I now want to address the question as to how the brightness of the bow varies from centre to circumference. It is brightest where the slope of the deviation versus impact parameter curve is least – i.e. at minimum deviation (for the primary bow) or maximum deviation (for the secondary bow). Indeed the radiance (surface brightness) at a given distance from the centre of the bow is (among other things) inversely proportional to the slope of that curve. The situation is complicated a little in that, for deviations between $$D_{\text{min}}$$ and $$2\pi - 4\sin^{-1}(1/n)$$, (this latter being the deviation for grazing incidence), there are two impact parameters giving rise to the same deviation, but for deviations greater than that (i.e. closer to the centre of the bow) only one impact parameter corresponds to a given deviation.

Let us ask ourselves, for example, how bright is the bow at 35° from the centre (deviation 145°)?
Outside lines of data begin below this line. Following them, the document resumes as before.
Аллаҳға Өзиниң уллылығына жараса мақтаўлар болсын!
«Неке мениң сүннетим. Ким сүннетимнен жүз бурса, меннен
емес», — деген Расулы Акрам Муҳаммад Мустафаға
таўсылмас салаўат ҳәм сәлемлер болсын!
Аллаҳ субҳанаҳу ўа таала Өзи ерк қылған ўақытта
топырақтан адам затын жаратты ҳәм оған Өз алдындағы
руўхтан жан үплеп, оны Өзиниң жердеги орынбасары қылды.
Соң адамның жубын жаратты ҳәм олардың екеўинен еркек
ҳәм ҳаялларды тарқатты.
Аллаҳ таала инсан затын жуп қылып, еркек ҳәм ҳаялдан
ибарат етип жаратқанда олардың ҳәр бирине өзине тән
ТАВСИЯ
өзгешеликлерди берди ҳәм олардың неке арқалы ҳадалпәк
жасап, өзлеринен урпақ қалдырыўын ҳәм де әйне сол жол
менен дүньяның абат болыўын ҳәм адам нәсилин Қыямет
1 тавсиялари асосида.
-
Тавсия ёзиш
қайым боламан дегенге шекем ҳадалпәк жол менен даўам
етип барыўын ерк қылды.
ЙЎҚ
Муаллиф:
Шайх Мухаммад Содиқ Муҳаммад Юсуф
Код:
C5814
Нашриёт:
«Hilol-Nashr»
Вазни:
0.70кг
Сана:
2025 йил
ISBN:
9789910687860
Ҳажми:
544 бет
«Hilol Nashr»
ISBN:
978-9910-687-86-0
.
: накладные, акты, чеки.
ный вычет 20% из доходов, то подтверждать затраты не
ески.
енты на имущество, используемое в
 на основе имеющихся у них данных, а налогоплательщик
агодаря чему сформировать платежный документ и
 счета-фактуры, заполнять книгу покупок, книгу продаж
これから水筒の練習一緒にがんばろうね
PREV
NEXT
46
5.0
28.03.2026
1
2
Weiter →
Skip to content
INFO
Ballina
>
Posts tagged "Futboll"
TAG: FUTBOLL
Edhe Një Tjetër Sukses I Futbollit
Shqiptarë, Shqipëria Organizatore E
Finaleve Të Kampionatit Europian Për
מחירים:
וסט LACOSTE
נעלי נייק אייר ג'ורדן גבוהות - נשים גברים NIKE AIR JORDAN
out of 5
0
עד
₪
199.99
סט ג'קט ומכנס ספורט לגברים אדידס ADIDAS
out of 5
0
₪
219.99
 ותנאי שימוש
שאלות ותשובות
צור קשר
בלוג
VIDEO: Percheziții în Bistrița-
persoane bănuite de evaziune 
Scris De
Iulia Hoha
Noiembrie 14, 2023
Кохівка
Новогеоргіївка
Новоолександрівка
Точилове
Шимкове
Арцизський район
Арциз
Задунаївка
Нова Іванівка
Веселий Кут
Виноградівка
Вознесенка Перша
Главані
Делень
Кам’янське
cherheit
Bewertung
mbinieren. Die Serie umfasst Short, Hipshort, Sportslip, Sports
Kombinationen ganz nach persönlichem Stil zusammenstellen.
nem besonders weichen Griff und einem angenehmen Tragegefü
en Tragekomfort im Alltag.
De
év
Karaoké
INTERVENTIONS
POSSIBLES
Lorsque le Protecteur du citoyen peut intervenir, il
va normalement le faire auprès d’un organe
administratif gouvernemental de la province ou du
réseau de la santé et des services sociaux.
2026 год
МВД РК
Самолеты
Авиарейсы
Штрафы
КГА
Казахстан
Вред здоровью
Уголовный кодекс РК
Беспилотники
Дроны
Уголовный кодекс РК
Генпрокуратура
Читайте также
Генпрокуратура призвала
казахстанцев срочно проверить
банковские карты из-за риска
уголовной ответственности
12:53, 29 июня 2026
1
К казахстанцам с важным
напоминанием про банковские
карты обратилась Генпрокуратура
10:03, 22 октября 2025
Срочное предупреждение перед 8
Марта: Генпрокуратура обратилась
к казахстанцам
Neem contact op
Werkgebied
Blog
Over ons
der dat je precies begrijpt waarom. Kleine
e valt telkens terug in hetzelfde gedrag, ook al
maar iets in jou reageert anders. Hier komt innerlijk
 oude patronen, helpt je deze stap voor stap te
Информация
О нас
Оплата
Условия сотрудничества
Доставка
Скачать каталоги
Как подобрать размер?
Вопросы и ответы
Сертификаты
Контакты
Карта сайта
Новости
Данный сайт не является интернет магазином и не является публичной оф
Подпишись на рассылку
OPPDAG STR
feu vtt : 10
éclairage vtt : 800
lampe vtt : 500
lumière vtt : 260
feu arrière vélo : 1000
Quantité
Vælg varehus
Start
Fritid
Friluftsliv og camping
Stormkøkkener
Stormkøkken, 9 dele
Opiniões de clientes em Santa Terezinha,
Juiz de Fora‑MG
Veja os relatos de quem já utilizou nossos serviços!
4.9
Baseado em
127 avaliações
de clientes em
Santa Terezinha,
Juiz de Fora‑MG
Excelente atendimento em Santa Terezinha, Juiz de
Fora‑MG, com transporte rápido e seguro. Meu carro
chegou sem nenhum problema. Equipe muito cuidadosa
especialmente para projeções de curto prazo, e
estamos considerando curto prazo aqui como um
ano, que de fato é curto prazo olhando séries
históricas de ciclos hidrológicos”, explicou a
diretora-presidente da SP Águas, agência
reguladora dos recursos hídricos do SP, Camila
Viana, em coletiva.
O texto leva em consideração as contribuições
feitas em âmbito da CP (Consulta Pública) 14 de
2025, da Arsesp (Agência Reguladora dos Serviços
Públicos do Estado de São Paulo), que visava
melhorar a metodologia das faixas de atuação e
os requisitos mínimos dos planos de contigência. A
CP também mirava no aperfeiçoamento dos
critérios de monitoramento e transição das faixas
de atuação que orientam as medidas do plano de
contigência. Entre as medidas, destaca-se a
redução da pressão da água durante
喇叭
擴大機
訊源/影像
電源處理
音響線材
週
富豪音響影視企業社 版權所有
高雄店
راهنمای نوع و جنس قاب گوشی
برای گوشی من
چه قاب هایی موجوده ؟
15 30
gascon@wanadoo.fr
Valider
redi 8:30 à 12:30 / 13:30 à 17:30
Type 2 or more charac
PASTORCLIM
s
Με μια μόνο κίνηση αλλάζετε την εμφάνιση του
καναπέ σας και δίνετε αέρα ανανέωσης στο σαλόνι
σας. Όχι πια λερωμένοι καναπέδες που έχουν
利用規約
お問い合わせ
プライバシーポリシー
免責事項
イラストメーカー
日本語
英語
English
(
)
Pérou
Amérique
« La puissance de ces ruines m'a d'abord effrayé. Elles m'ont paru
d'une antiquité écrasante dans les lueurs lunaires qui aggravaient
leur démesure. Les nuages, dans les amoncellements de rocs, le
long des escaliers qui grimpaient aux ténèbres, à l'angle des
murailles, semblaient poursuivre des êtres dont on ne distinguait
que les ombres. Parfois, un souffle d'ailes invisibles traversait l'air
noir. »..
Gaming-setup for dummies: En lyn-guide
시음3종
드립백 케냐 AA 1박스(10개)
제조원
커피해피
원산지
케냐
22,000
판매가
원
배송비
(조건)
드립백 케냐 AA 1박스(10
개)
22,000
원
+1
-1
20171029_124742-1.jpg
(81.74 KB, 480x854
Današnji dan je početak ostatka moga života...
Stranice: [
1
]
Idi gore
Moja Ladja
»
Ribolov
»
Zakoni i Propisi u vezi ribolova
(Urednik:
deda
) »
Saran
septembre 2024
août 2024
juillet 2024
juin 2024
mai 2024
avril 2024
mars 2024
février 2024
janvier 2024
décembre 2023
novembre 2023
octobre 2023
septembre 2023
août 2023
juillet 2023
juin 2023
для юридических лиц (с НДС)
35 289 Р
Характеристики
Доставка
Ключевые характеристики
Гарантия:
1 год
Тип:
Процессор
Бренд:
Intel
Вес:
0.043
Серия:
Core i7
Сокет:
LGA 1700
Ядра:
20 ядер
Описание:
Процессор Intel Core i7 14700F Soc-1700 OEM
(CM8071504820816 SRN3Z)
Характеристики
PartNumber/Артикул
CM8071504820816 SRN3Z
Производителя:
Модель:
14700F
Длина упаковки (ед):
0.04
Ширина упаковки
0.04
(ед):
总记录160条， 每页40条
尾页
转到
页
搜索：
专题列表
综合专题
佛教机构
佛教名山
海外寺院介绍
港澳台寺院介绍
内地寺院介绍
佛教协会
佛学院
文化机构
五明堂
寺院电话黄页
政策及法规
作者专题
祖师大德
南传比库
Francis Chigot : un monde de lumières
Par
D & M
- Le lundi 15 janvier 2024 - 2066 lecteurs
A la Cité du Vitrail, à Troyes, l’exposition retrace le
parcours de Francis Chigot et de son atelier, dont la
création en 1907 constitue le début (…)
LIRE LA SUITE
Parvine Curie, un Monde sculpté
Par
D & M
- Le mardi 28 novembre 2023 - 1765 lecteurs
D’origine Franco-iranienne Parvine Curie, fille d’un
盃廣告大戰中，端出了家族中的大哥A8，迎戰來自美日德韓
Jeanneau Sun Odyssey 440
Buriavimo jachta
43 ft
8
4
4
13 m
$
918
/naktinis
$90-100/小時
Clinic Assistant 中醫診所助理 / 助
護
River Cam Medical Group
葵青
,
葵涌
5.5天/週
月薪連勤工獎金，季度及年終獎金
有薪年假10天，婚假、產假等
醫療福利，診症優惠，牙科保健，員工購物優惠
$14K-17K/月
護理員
The deviation is related to impact parameter by Equation $$\ref{eq:1.7.6}$$. For $$n = 4/3$$, we find that the impact parameters for deviations of 144, 145 and 146 degrees are as follows:

b
144 0.6583 and 0.9623
145 0.6366 and 0.9693
146 0.6157 and 0.9736

Figure I.21 shows a raindrop seen from the direction of the approaching photons. Any photons with impact parameters within the two dark annuli will be deviated between 144° and 146°, and will ultimately approach the observer at angular distances between 36° and 34° from the centre. The radiance at a distance of 35° from the centre will be proportional, among other things, to the sum of the areas of these two annuli.

I have said “among other things”. Let us now think about other things. I have drawn Figure I.15 as if all of the light is transmitted as it enters the drop, and then all of it is internally reflected within the drop, and finally all of it emerges when it leaves the drop. This is not so, of course. At entrance, at internal reflection and at emergence, some of the light is reflected and some is transmitted. The fractions that are reflected or transmitted depend on the angle of incidence, but, for minimum deviation, about 94% is transmitted on entry to and again at exit from the drop, but only about 6% is internally reflected. Also, after entry, internal reflection and exit, the percentage of polarization of the ray increases. The formulas for the reflection and transmission coefficients (Fresnel’s equations) are somewhat complicated (Equations 1.5.1 and 1.5.2) are for unpolarized incident light), but I have followed them through as a function of impact parameter, and have also taken account of the sizes of the one or two annuli involved for each impact parameter, and I have consequently calculated the variation of surface brightness for one color $$(n = 4/3)$$ from the centre to the circumference of the bow. I omit the details of the calculations, since this chapter was originally planned as an elementary account of reflection and transmission, and we seem to have gone a little beyond that, but I show the results of the calculation in Figure I.22. I have not, however, taken account of the interference phenomena, which can often be clearly seen just within the primary bow.